#### DATA SHOWN

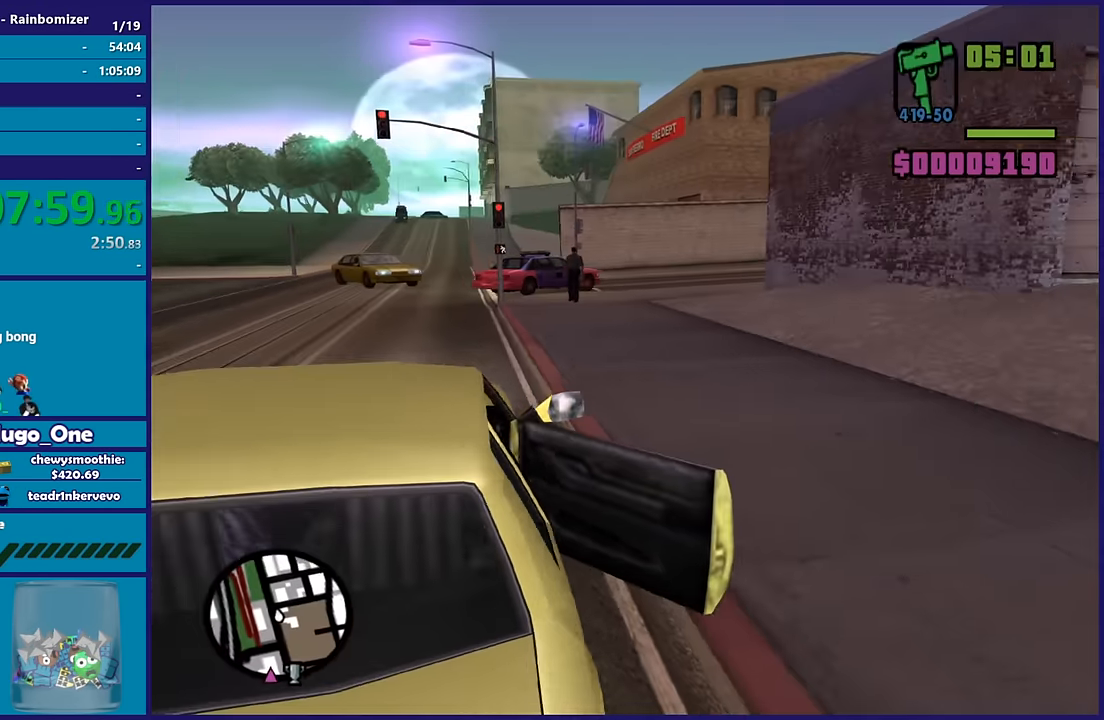
{"buttons": ["R2"], "left_stick": "center", "right_stick": "left", "button_events": [[317, "L3", "up"]]}
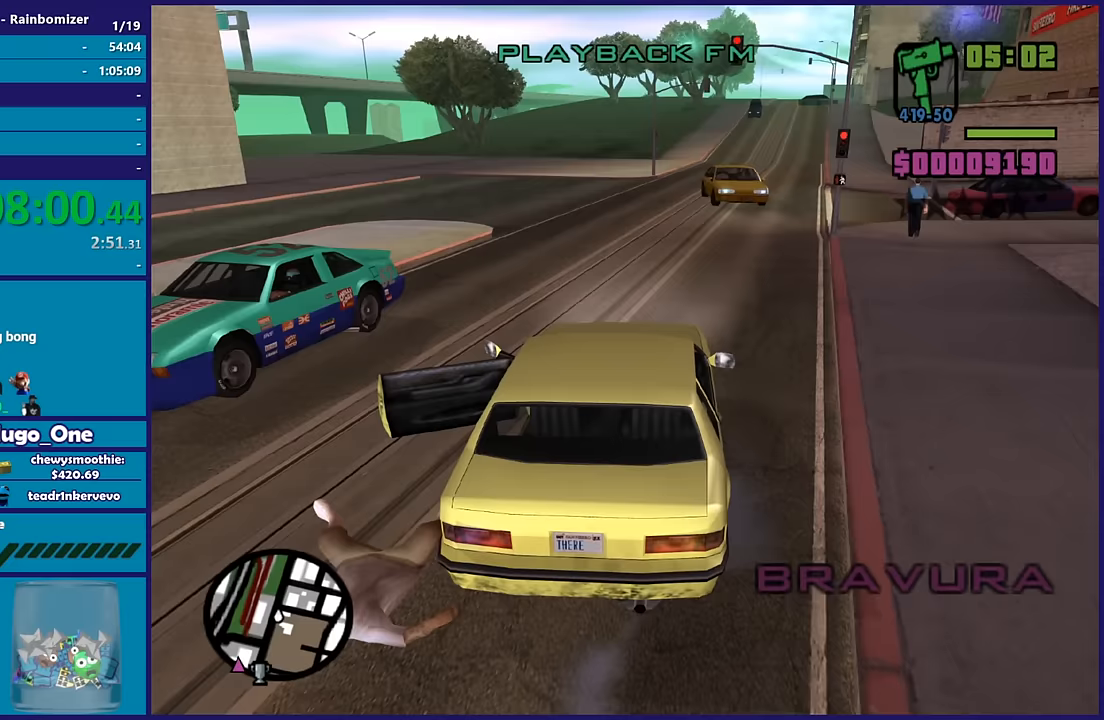
{"buttons": ["R2"], "left_stick": "up-left", "right_stick": "left", "button_events": []}
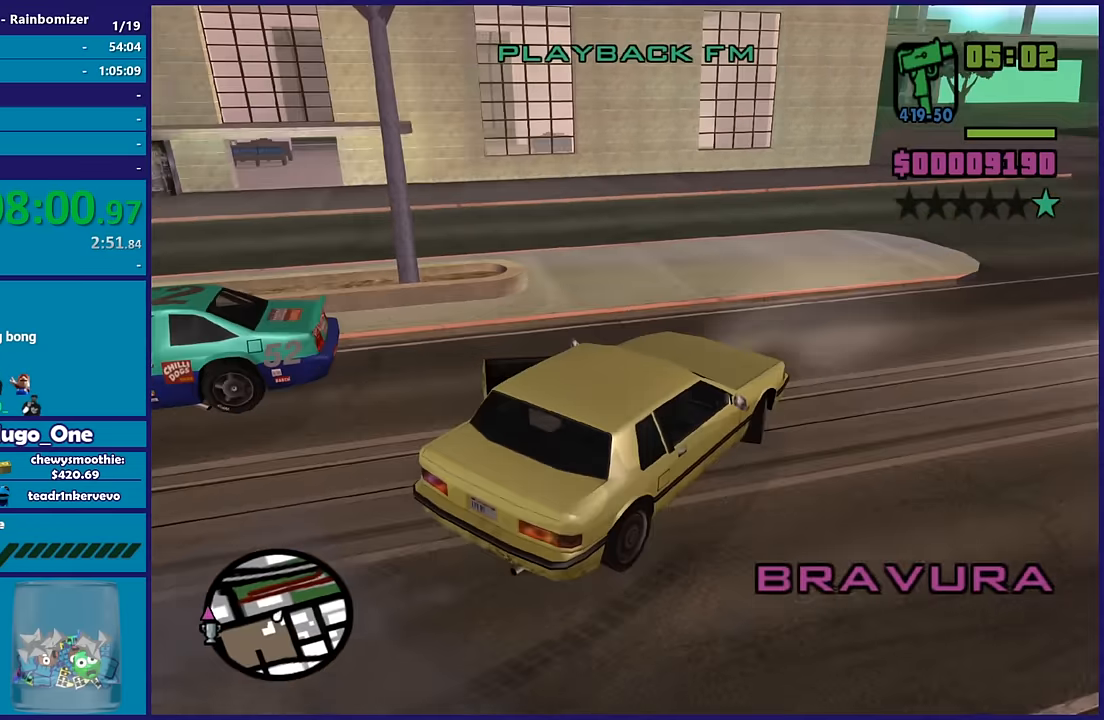
{"buttons": ["R2"], "left_stick": "up-left", "right_stick": "left", "button_events": []}
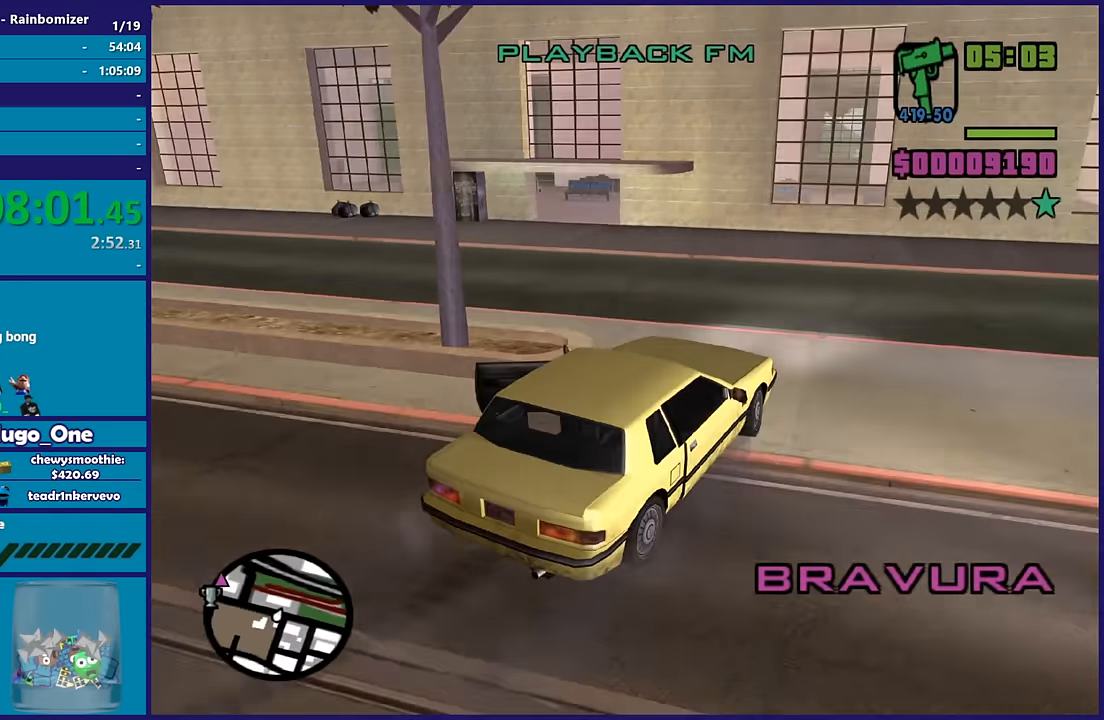
{"buttons": [], "left_stick": "left", "right_stick": "left", "button_events": [[267, "R2", "up"]]}
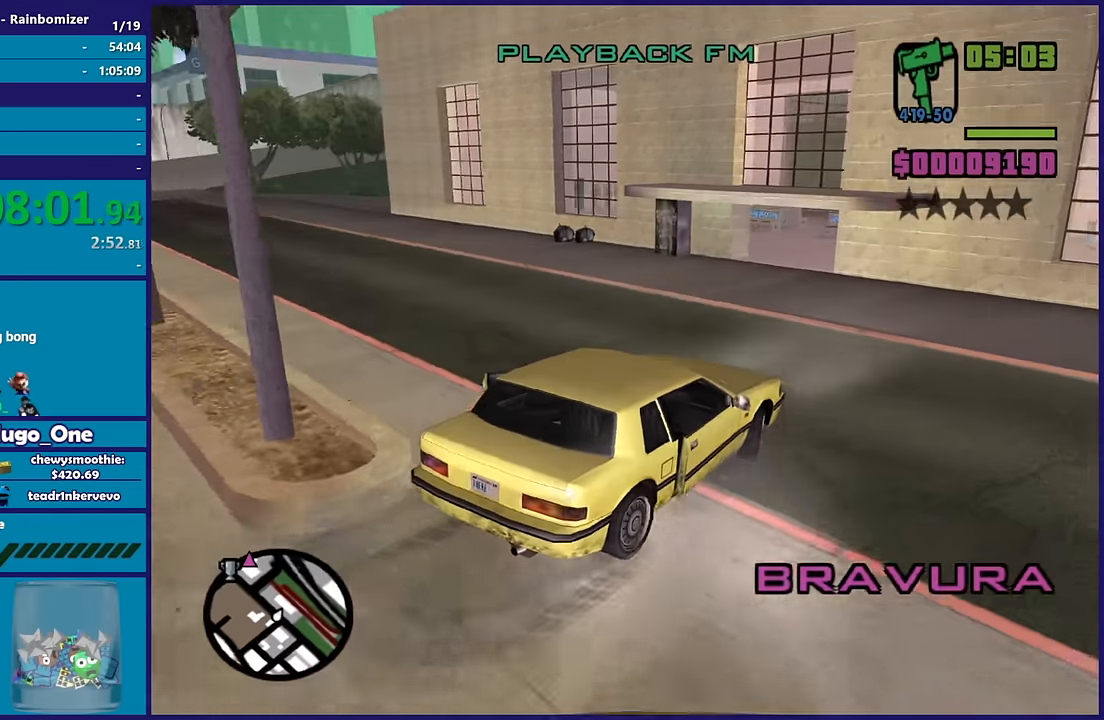
{"buttons": ["R2"], "left_stick": "left", "right_stick": "left", "button_events": [[100, "R2", "down"]]}
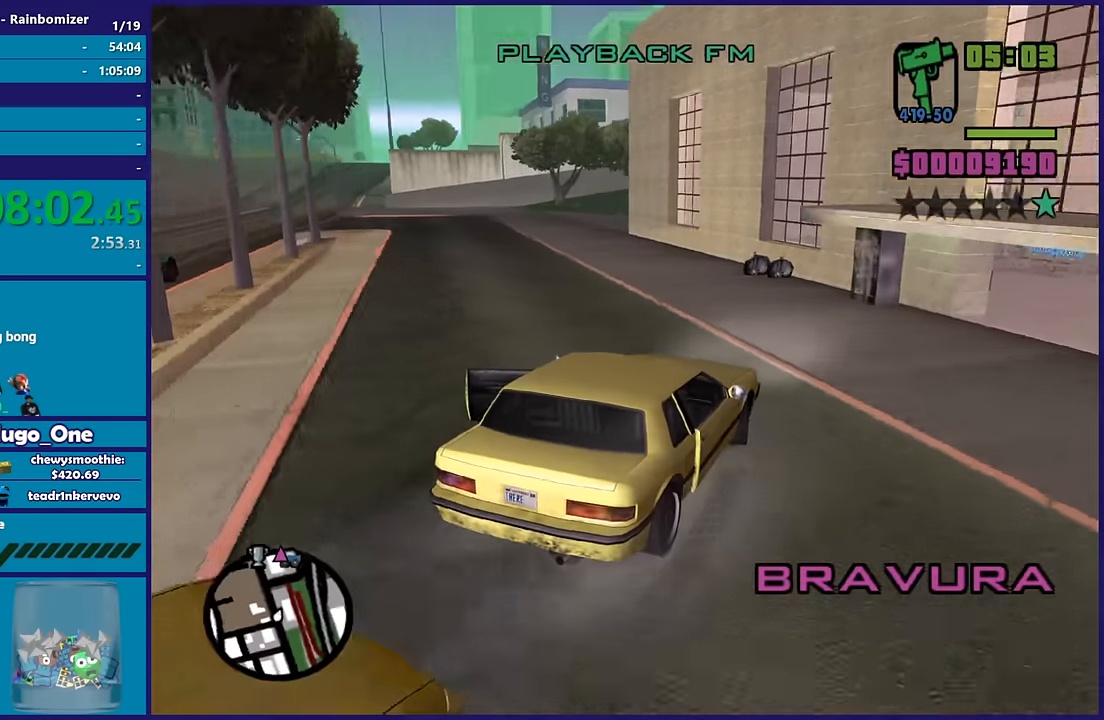
{"buttons": ["R2"], "left_stick": "center", "right_stick": "left", "button_events": []}
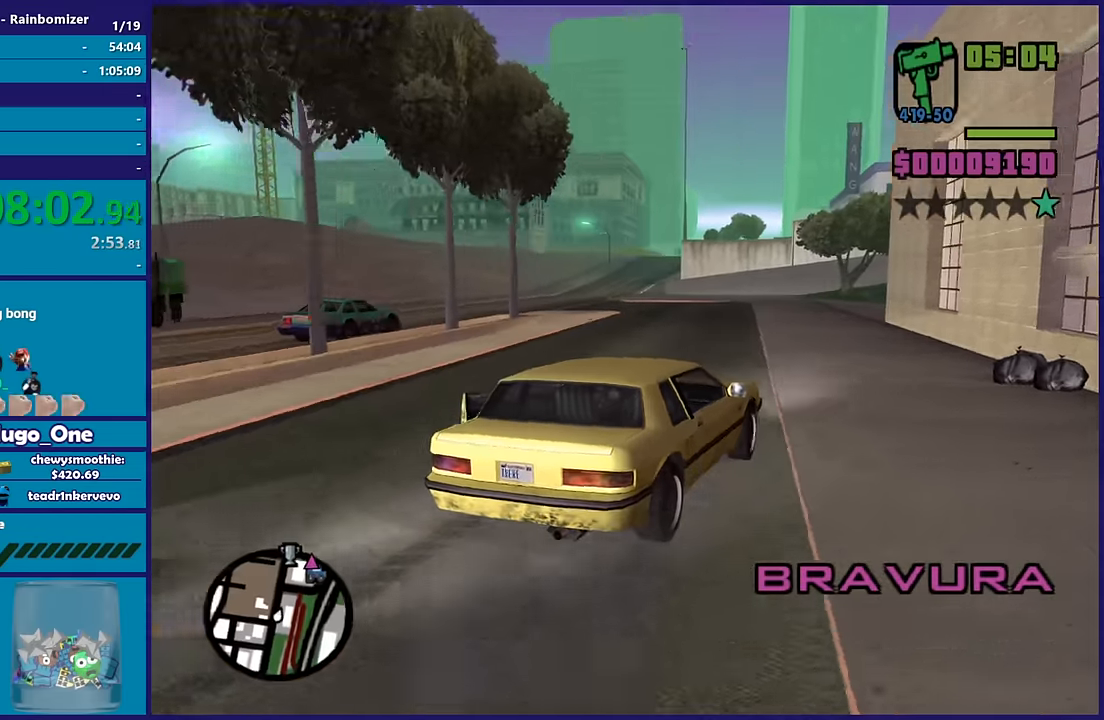
{"buttons": ["R2"], "left_stick": "up-left", "right_stick": "center", "button_events": []}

########

EXERCISE. How many lines in the records hold the string "center"? Answer with only that number.

SOLUTION. 3